_TEXTAUSZUG_
□ □ □ □

Uneingelöste Versprechen

SPD Es gibt für einen Sozialdemokraten viele Gründe, stolz zu sein. Das Problem ist nur: die meisten liegen in einer weit entfernten Vergangenheit
Die SPD muss jetzt tun, was ihr am schwersten fällt - sich entscheiden
Die SPD muss jetzt tun, was ihr am schwersten fällt - sich entscheiden

Bild: Clemens Bilan/ AFP/ Getty Images

Die sozialdemokratische Gegenwart ist deprimierend. Jahrelang dämmerte die Partei bei Werten um die 25 Prozent und man dachte, schlimmer könne es nicht mehr werden. Das war ein Irrtum. Es wurde schlimmer. Die SPD ist auf dem besten Weg, zur Splittergruppe zu werden.

Wenn die SPD die Wahl hätte, wäre sie am liebsten die CDU-light. Das Problem der SPD ist aber: eine CDU-light gibt es schon und Angela Merkel ist ihre Kanzlerin. Der SPD wird das Sozialdemokratische an ihr zum Verhängnis: gerne Veränderung, aber bitte nicht so radikal. "Reformismus" nannte man das früher. Die CDU kann das inzwischen besser. Wenn die SPD eine Chance hat, dann liegt sie in mehr Mut zur Radikalität. Aber die SPD nutzt diese Chance nicht.

Die heutige SPD wäre wahrlich ein Fall für August Bebel. "Ach, diese kleinlichen Gesichtspunkte, diese Engherzigkeit, diese Schüchternheit, dieses ewige Beruhigen, Temporisieren, Dimplomatisieren, Kompromisseln!", rief der "Arbeiterkaiser" 1903 in Dresden aus. Er wusste, dass sozialistische Politik damit beginnen muss, dass die Welt mehr ist als was der Fall ist.

Wer weiß das heute noch in der SPD? Johanna Uekermann die Vorsitzende der Jungsozialisten. Sie ist eine junge Frau, 28 Jahre alt. Es sind oft junge Leute, die den Widerspruch zwischen Wort und Wirklichkeit nicht gut aushalten. Als Parteichef Sigmar Gabriel mal wieder eine seiner großartigen Reden gehalten hatte – "Dass jeder Mensch in diesem Land und in Europa aus seinem Leben etwas machen kann, selbstbestimmt und frei, das ist der Auftrag der Sozialdemokratie, liebe Genossinnen und Genossen" – sagte Uekermann ganz trocken, sie verstehe jeden, der nach Gabriels Rede sagt: "Ja, das war 'ne starke Rede, aber irgendwie kann ich das nicht in Einklang bringen mit dem, was danach immer wieder passiert."

□ □ □ □

_AUFGABE 1_
Wann und wo rief August Bebel laut dem Artikel über die SPD seine Klage über das „Kompromisseln“ aus?

□ □ □ □

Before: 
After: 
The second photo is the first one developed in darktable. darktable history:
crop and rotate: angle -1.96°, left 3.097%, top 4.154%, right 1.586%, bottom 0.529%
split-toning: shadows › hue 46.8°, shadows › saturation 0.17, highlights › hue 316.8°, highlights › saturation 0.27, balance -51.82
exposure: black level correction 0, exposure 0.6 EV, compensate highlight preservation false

□ □ □ □

_AUFGABE 2_
Stelle bitte alle Zeilen der Einträge oben als Markdown-Tabelle dar, mit der Spalte „Nr“ für die fortlaufende Nummer und der Spalte „Zeile“ für den Wortlaut. Leere Zeilen lässt du weg.

_ANTWORT 1_
1903 in Dresden.

_ANTWORT 2_
| Nr | Zeile |
|---|---|
| 1 | Before:  |
| 2 | After:  |
| 3 | The second photo is the first one developed in darktable. darktable history: |
| 4 | crop and rotate: angle -1.96°, left 3.097%, top 4.154%, right 1.586%, bottom 0.529% |
| 5 | split-toning: shadows › hue 46.8°, shadows › saturation 0.17, highlights › hue 316.8°, highlights › saturation 0.27, balance -51.82 |
| 6 | exposure: black level correction 0, exposure 0.6 EV, compensate highlight preservation false |